Re: Endless soft-lockups for compiling workload since next-20200519

From: Peter Zijlstra
Date: Thu May 21 2020 - 06:50:13 EST


On Thu, May 21, 2020 at 11:39:39AM +0200, Peter Zijlstra wrote:
> On Thu, May 21, 2020 at 02:40:36AM +0200, Frederic Weisbecker wrote:

> This:
>
> > smp_call_function_single_async() { smp_call_function_single_async() {
> > // verified csd->flags != CSD_LOCK // verified csd->flags != CSD_LOCK
> > csd->flags = CSD_LOCK csd->flags = CSD_LOCK
>
> concurrent smp_call_function_single_async() using the same csd is what
> I'm looking at as well.

So something like this ought to cure the fundamental problem and make
smp_call_function_single_async() more user friendly, but also more
expensive.

The problem is that while the ILB case is easy to fix, I can't seem to
find an equally nice solution for the ttwu_remote_queue() case; that
would basically require sticking the wake_csd in task_struct, I'll also
post that.

So it's either this:

---
kernel/smp.c | 21 ++++++++++++++++-----
1 file changed, 16 insertions(+), 5 deletions(-)

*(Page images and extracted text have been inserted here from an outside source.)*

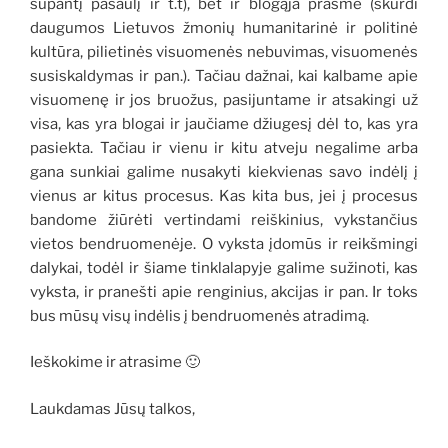
supantį pasaulį ir t.t), bet ir blogąja prasme (skurdi
daugumos Lietuvos žmonių humanitarinė ir politinė
kultūra, pilietinės visuomenės nebuvimas, visuomenės
susiskaldymas ir pan.). Tačiau dažnai, kai kalbame apie
visuomenę ir jos bruožus, pasijuntame ir atsakingi už
visa, kas yra blogai ir jaučiame džiugesį dėl to, kas yra
pasiekta. Tačiau ir vienu ir kitu atveju negalime arba
gana sunkiai galime nusakyti kiekvienas savo indėlį į
vienus ar kitus procesus. Kas kita bus, jei į procesus
bandome žiūrėti vertindami reiškinius, vykstančius
vietos bendruomenėje. O vyksta įdomūs ir reikšmingi
dalykai, todėl ir šiame tinklalapyje galime sužinoti, kas
vyksta, ir pranešti apie renginius, akcijas ir pan. Ir toks
bus mūsų visų indėlis į bendruomenės atradimą.
Ieškokime ir atrasime 🙂
Laukdamas Jūsų talkos,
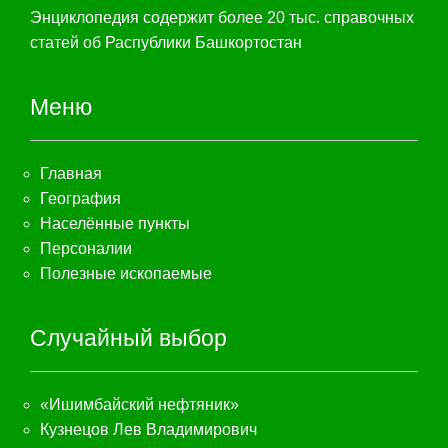
Энциклопедия содержит более 20 тыс. справочных
статей об Распублики Башкортостан
Меню
Главная
География
Населённые пункты
Персоналии
Полезные ископаемые
Случайный выбор
«Ишимбайский нефтяник»
Кузнецов Лев Владимирович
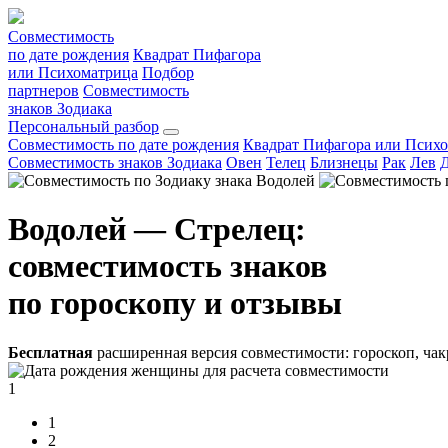
Совместимость
по дате рождения
Квадрат Пифагора
или Психоматрица
Подбор
партнеров
Совместимость
знаков Зодиака
Персональный разбор
Совместимость по дате рождения
Квадрат Пифагора или Псих
Совместимость знаков Зодиака
Овен
Телец
Близнецы
Рак
Лев
Водолей — Стрелец:
совместимость знаков
по гороскопу и отзывы
Бесплатная
расширенная версия совместимости: гороскоп, чак
1
1
2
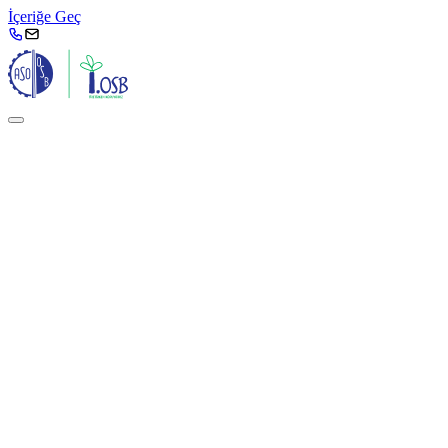
İçeriğe Geç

diff --git a/kernel/smp.c b/kernel/smp.c
index 84303197caf9..d1ca2a2d1cc7 100644
--- a/kernel/smp.c
+++ b/kernel/smp.c
@@ -109,6 +109,12 @@ static __always_inline void csd_lock_wait(call_single_data_t *csd)
smp_cond_load_acquire(&csd->flags, !(VAL & CSD_FLAG_LOCK));
}

+/*
+ * csd_lock() can use non-atomic operations to set CSD_FLAG_LOCK because it's
+ * users are careful to only use CPU-local data. IOW, there is no cross-cpu
+ * lock usage. Also, you're not allowed to use smp_call_function*() from IRQs,
+ * and must be extra careful from SoftIRQ.
+ */
static __always_inline void csd_lock(call_single_data_t *csd)
{
csd_lock_wait(csd);
@@ -318,7 +324,7 @@ EXPORT_SYMBOL(smp_call_function_single);

/**
* smp_call_function_single_async(): Run an asynchronous function on a
- * specific CPU.
+ * specific CPU.
* @cpu: The CPU to run on.
* @csd: Pre-allocated and setup data structure
*
@@ -339,18 +345,23 @@ EXPORT_SYMBOL(smp_call_function_single);
*/
int smp_call_function_single_async(int cpu, call_single_data_t *csd)
{
+ unsigned int csd_flags;
int err = 0;

preempt_disable();

- if (csd->flags & CSD_FLAG_LOCK) {
+ /*
+ * Unlike the regular smp_call_function*() APIs, this one is actually
+ * usable from IRQ context, also the -EBUSY return value suggests
+ * it is safe to share csd's.
+ */
+ csd_flags = READ_ONCE(csd->flags);
+ if (csd_flags & CSD_FLAG_LOCK ||
+ cmpxchg(&csd->flags, csd_flags, csd_flags | CSD_FLAG_LOCK) != csd_flags) {
err = -EBUSY;
goto out;
}

- csd->flags = CSD_FLAG_LOCK;
- smp_wmb();
-
err = generic_exec_single(cpu, csd, csd->func, csd->info);

out: